Le détroit d’Ormuz est un point de passage clé pour le transport mondial de pétrole. Situé entre l’Iran et l’Oman, adjacent aux Émirats Arabes Unis, il est d’une largeur d’environ 50 kilomètres et d’une profondeur d’au maximum 60 mètres.

Le détroit est parsemé de petites îles, dont trois en particulier qui offrent un point d’observation sur les côtes des pays avoisinants, comme les Émirats Arabes Unis, le Qatar, le Bahreïn, l’Arabie saoudite, le Koweït, l’Irak, l’Iran et Oman.

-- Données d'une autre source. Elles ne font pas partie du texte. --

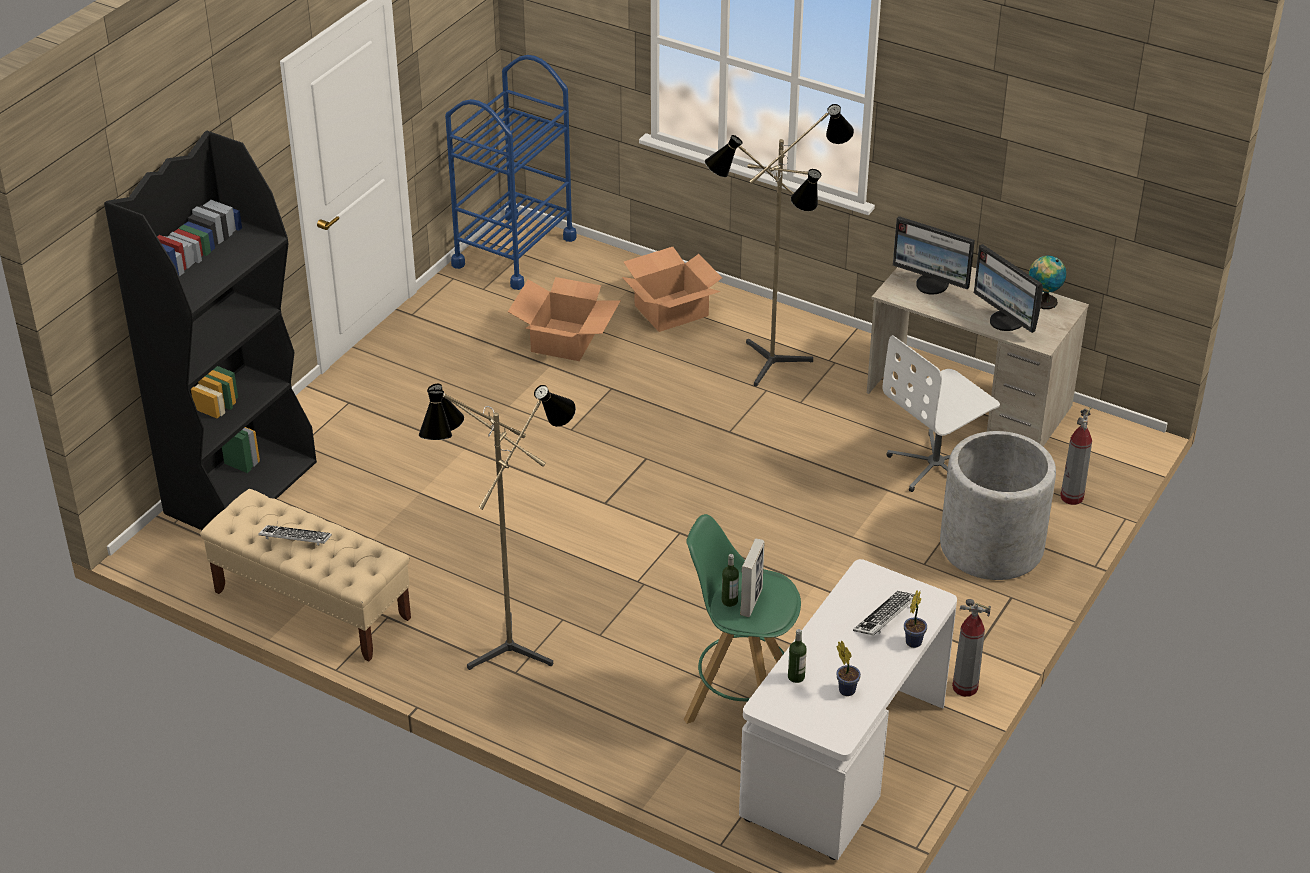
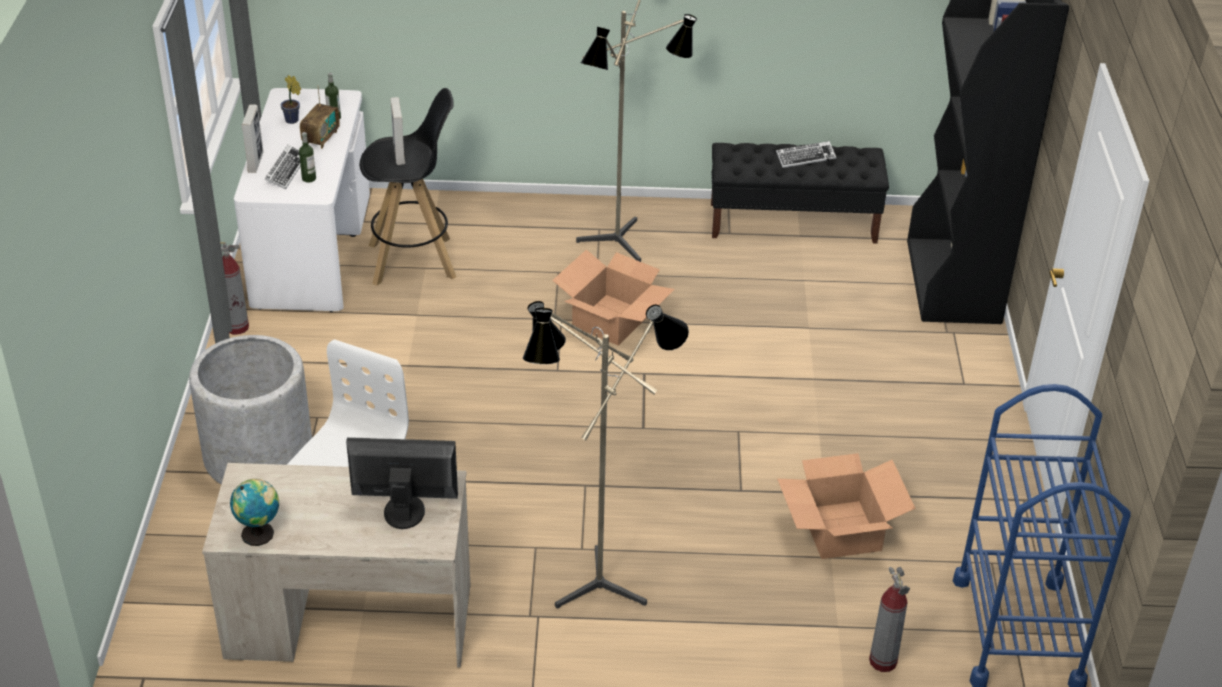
camera: 150 degrees right, 0 degrees up
(311, 605) = (793, 223): beige bench -> black bench
(670, 310) = (765, 616): cardboard box -> cardboard box (612, 320)
(729, 601) = (416, 152): bottle -> bottle (309, 178)
(740, 704) = (413, 261): green stool -> black stool
(826, 650) = (321, 138): none -> radio
(914, 641) = (255, 162): potted plant -> picture frame
(1006, 321) = (294, 489): monitor -> none
(1071, 497) = (191, 537): fire extinguisher -> fire extinguisher (882, 661)

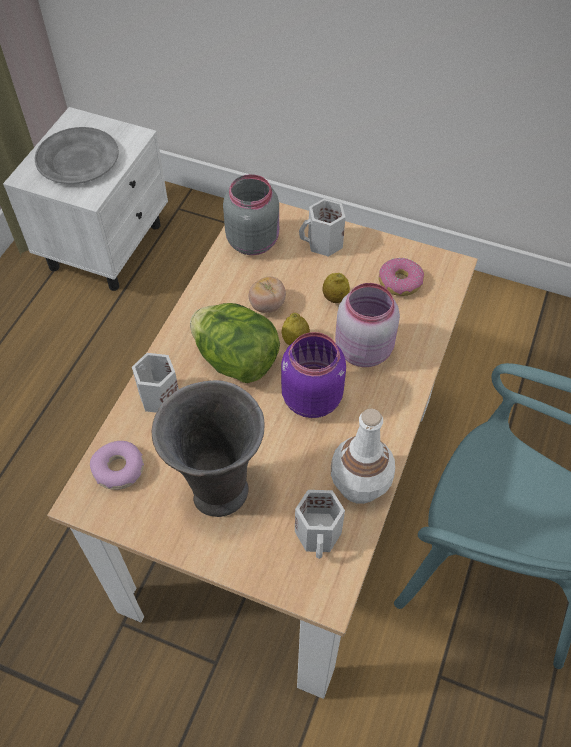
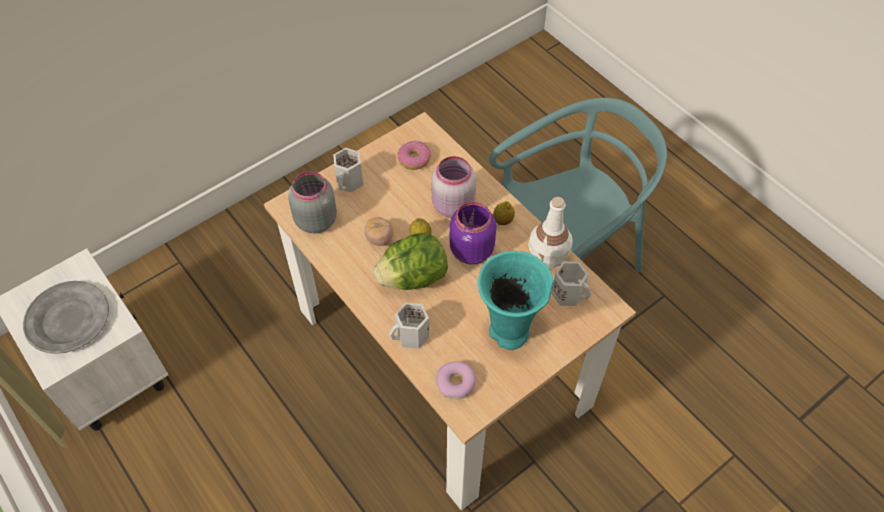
camera: 60 degrees left, 0 degrees up
(218, 493) = (509, 334): grey vase -> turquoise vase
(335, 298) = (401, 199): lemon -> lemon (503, 221)

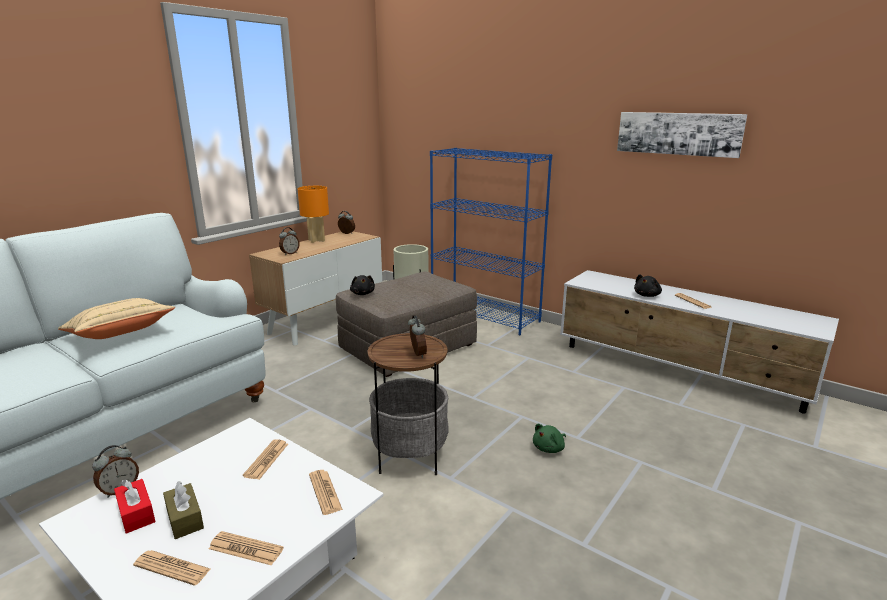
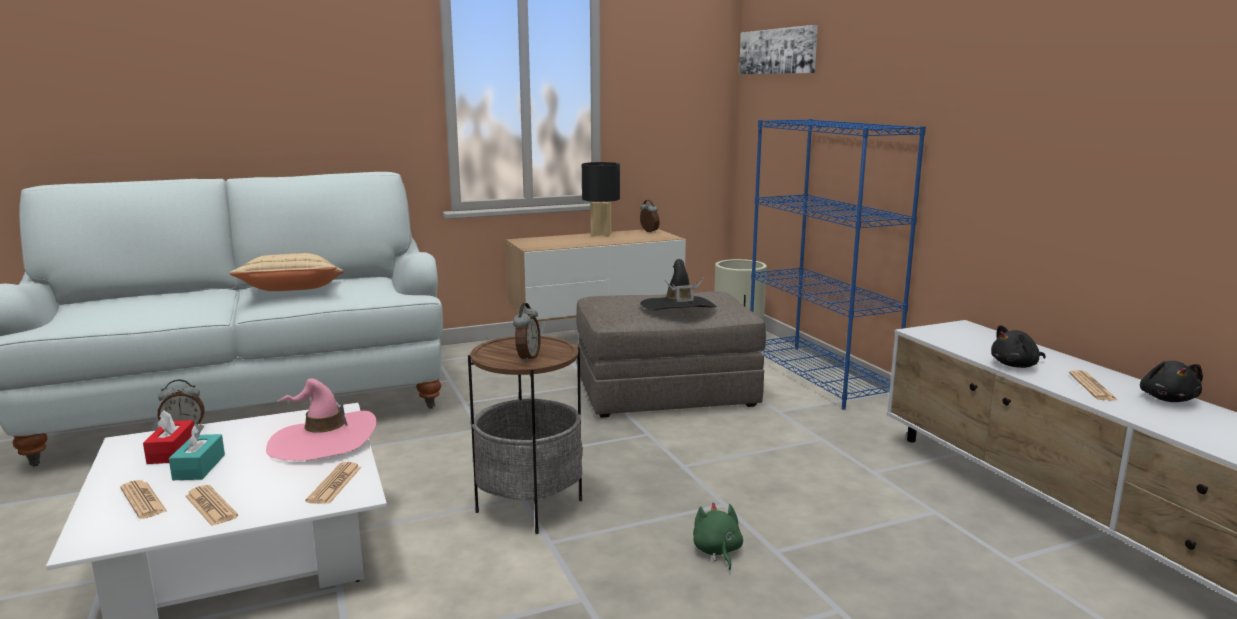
camera: 30 degrees right, 5 degrees down
(185, 518) = (199, 467): brown tissue box -> turquoise tissue box
(266, 460) = (323, 441): newspaper -> pink hat
(289, 253) = (548, 243): alarm clock -> none
(316, 240) = (600, 234): orange table lamp -> black table lamp
(362, 293) = (603, 302): black plush toy -> black plush toy (1167, 399)
(419, 289) = (678, 308): none -> black hat
(549, 448) = (717, 551): green plush toy -> green plush toy turned 90 degrees clockwise
(678, 133) = (1109, 86): picture -> picture (778, 51)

L’Iran possède le contrôle de ces îles depuis 1971.
Le détroit connecte les pays pétroliers du Moyen-Orient au reste du monde. En 2024, approximativement 20 millions de barils de pétrole brut y circulaient quotidiennement, soit 20 % de la consommation mondiale de pétrole liquide, selon l’Agence américaine de l’Énergie.
En raison de la fermeture du détroit par l’Iran, les analystes anticipent une hausse du prix du pétrole de 5 % à 15 %.
On vous recommande donc de vous dépêcher à faire le plein, et à limiter et à planifier vos déplacements afin d’éviter une facture plus salée que d’habitude.